Extracted page text data
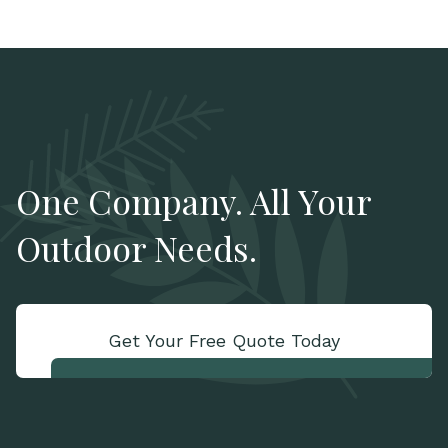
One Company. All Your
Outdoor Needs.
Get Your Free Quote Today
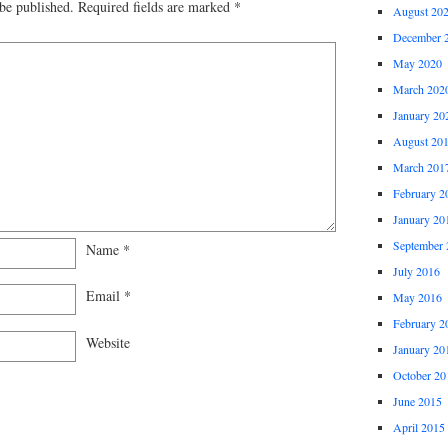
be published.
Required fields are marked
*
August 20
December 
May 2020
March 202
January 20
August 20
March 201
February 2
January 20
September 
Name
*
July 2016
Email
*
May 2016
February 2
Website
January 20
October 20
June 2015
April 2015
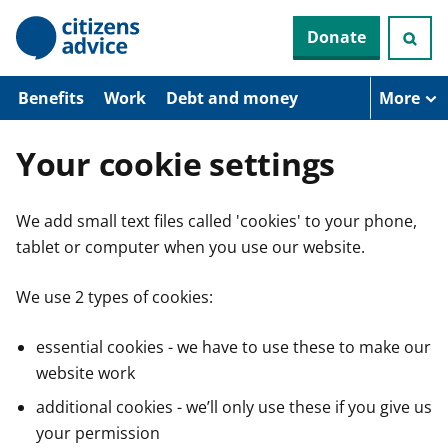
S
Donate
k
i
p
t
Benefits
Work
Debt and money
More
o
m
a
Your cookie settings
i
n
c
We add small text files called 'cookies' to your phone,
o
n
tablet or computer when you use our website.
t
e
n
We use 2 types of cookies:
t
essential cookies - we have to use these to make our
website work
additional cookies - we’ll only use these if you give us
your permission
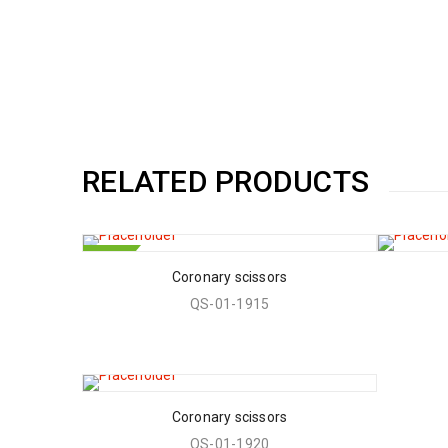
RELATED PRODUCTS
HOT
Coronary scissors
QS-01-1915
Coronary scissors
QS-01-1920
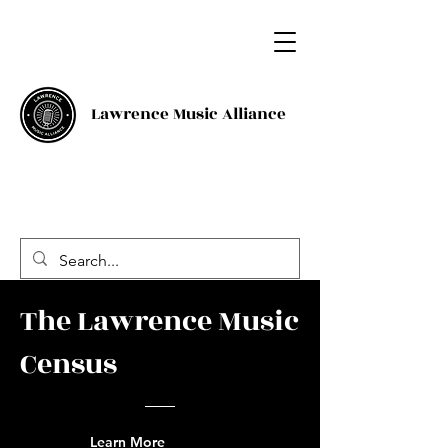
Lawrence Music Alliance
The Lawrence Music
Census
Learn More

# WORK TO BE COMPLETED:
Tally the lines in the rows above that contain the string "these", and give only that number.

# WRITTEN RESPONSE:
2